ATM fees are quite variable, from a low of 21 pesos up to 90, and that's from _real_ bank ATMs. The fake ones at tourist traps and liquor stores, just like NOB, are likely to charge considerably more.


----------



## joaquinx (Jul 3, 2010)

To satisfy my own brand of paranoia, I never use my BoA debit card. I have a BoA credit card with a low cap which when I use it and receive the merchandise or service I transfer money from the debit to the credit. I also have a Mexican bank debit card which I use exclusively in Mexico. Traditionally, I wanted to keep a small balance in it so if it got compromised, I wouldn't lose much. However, with the Peso loosing so much value, I have increased my deposits. 
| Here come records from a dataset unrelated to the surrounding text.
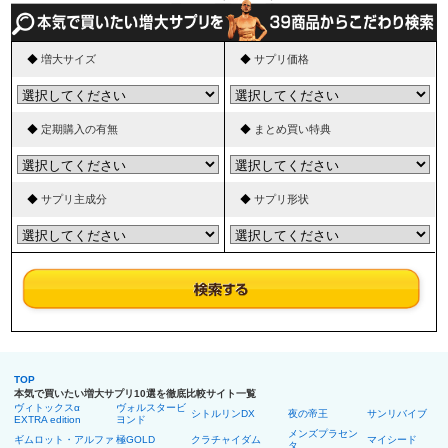
◆
増大サイズ
◆
サプリ価格
◆
定期購入の有無
◆
まとめ買い特典
◆
サプリ主成分
◆
サプリ形状
TOP
本気で買いたい増大サプリ10選を徹底比較サイト一覧
ヴィトックスα
ヴォルスタービ
シトルリンDX
夜の帝王
サンリバイブ
EXTRA edition
ヨンド
メンズプラセン
ギムロット・アルファ
極GOLD
クラチャイダム
マイシード
タ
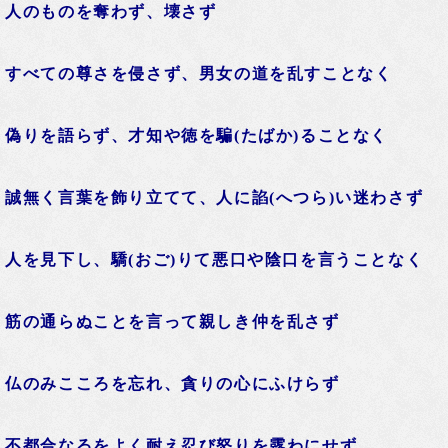
 人のものを奪わず、壊さず
 すべての尊さを侵さず、男女の道を乱すことなく
 偽りを語らず、才知や徳を騙(たばか)ることなく
 誠無く言葉を飾り立てて、人に諂(へつら)い迷わさず
 人を見下し、驕(おご)りて悪口や陰口を言うことなく
 筋の通らぬことを言って親しき仲を乱さず
 仏のみこころを忘れ、貪りの心にふけらず
 不都合なるをよく耐え忍び怒りを露わにせず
Lastly, I used the internet to check these accounts once or twice a week.


----------



## Gatos (Aug 16, 2016)

We have a Costco CC which we only use at Costco. 
We have a debit and CC (free) from HSBC Mexico. I periodically use the CC just so the bank sees some activity and doesn't freeze the card.
We have a debit card from Banamex which I have never used. I just wanted a small backup to HSBC Mexico.
Until yesterday I really used the BofA Visa card the most - almost daily.
Lately - when I want pesos for my wallet I used the Schwab Visa debit card - great exchange rate and they eat the fees. 
I have only ever used an HSBC ATM in Mexico.


----------



## Gatos (Aug 16, 2016)

Apparently my end-zone dance was a little premature. Yes the guy in BofA I spoke with yesterday shutdown the card, and yes he requested a new card which we should receive in a couple pays BUT no he did nothing about the charge I called about to begin with.

So today I noticed that that charge had transitioned from pending to posted. I'm not sure the guy I spoke with yesterday in the fraud dept is the right fit for the job.

So today I called again and now I have formally issued a claim - which apparently can take 2-3 months to resolve. 

I'm not sure the reward points are worth it.


----------